Over the next several months, the reporters collected and examined hundreds of records on suspensions and deaths over the past decade involving the state’s licensed day-care facilities.
Investigating ‘alarming trend’
Those records revealed a sharp spike in deaths in recent years. On average, 10 infants were dying each year in licensed day-care facilities. Many of the deaths were linked to violations of basic state guidelines — covering either infant safe-sleep practices or child supervision ratios — and many were preventable.
“That just led to more questions,” Schrade said Monday. “We wanted to know ‘What’s going on in this system? Why are so many kids dying?’ ”
After the series was published, a state child mortality review panel examined 10 years of data and issued a report that found troubling safety breakdowns, including many deaths that involved sleeping infants who had been placed in unsafe sleep positions or environments.

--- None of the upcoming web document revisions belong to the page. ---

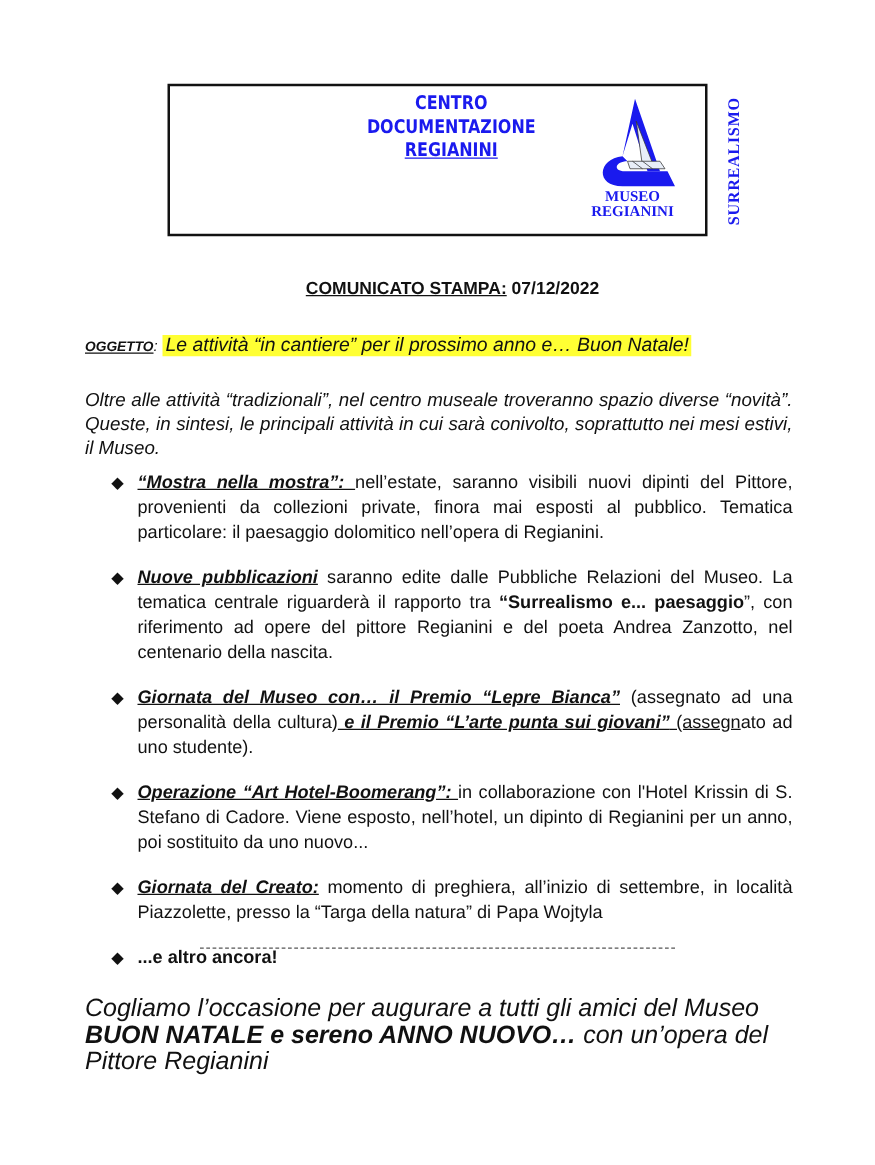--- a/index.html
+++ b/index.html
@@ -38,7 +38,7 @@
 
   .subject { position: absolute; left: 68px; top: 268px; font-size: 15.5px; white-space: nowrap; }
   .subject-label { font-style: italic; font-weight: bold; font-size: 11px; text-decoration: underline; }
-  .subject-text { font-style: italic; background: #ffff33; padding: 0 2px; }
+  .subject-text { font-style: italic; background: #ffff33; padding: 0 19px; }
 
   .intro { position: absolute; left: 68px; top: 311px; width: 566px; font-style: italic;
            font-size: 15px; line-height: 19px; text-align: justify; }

The agency proposed a series of safety improvements, including additional training and oversight, and vowed to bring them before the Legislature this session.
State and county regulators also stepped up enforcement, imposing more fines for providers who ignored safe-sleep practices, and increasing communication to the 11,000 in-home providers across the state.
Earlier this month, state officials issued a report saying the “alarming trend” of child-care deaths had been stalled, with just one death in the past eight months.
“I’m proud of the paper and I’m proud of the impact we’ve had in this area,” Schrade said Monday of the series, which was edited by Dave Hage. “There are a lot of parents and people who helped tell the story and were courageous about speaking about the most painful thing a parent can go through.”
The Star Tribune last won a Pulitzer in 1990 for a two-part series that exposed an industry profiting from arson and suspicious fires.